Là ce soir je suis un peu énervée.
La psy scolaire n'a pas le temps de la prendre, comme elle risque de partir en juin, pas de bilan (pour savoir si ce qui bloque c'est les difficultés d'apprentissage ou les difficultés psy). J'ai vu la mère bien en perdition, elle a aussi besoin d'aide, pendant l'entretien je ne sais qui pleurait le plus d'elle ou de sa fille. J'ai donc proposé la veille éducative, qui permet à la mairie d'apporter de l'aide à cette famille. Or le rased m'a dit qu'on ne pouvait proposer cela tant que cela n'a pas été décidé par eux (c'est à dire que l'enfant soit vue par eux ou la psy scolaire). Je hais l'administration. Le temps que tout puisse se faire, ce sera la fin de l'année. Retour à la case départ. En tous cas en suivant vos conseils, la mère va quand même contacter le CMP, j'espère.

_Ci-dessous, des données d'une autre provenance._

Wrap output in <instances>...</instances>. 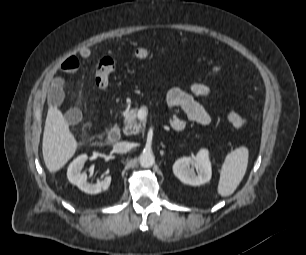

Ce n'est pas un coup de rage contre le rased ou la psy scolaire, je sais combien leur emploi du temps est surchargé. Mais plutôt contre les bâtons administratifs : on n'a pas le temps de s'occuper de cet enfant, de sa famille, mais l'éducation nationale ne le reconnaît pas officiellement (on ne doit pas faire appel à d'autres instances).
Bon, plus que le PPRE pour essayer au moins de la mettre en réussite. De toutes façons le temps que tout le reste se mette en marche (alors que j'en parle depuis deux mois) elle sera repartie. Une année de perdue.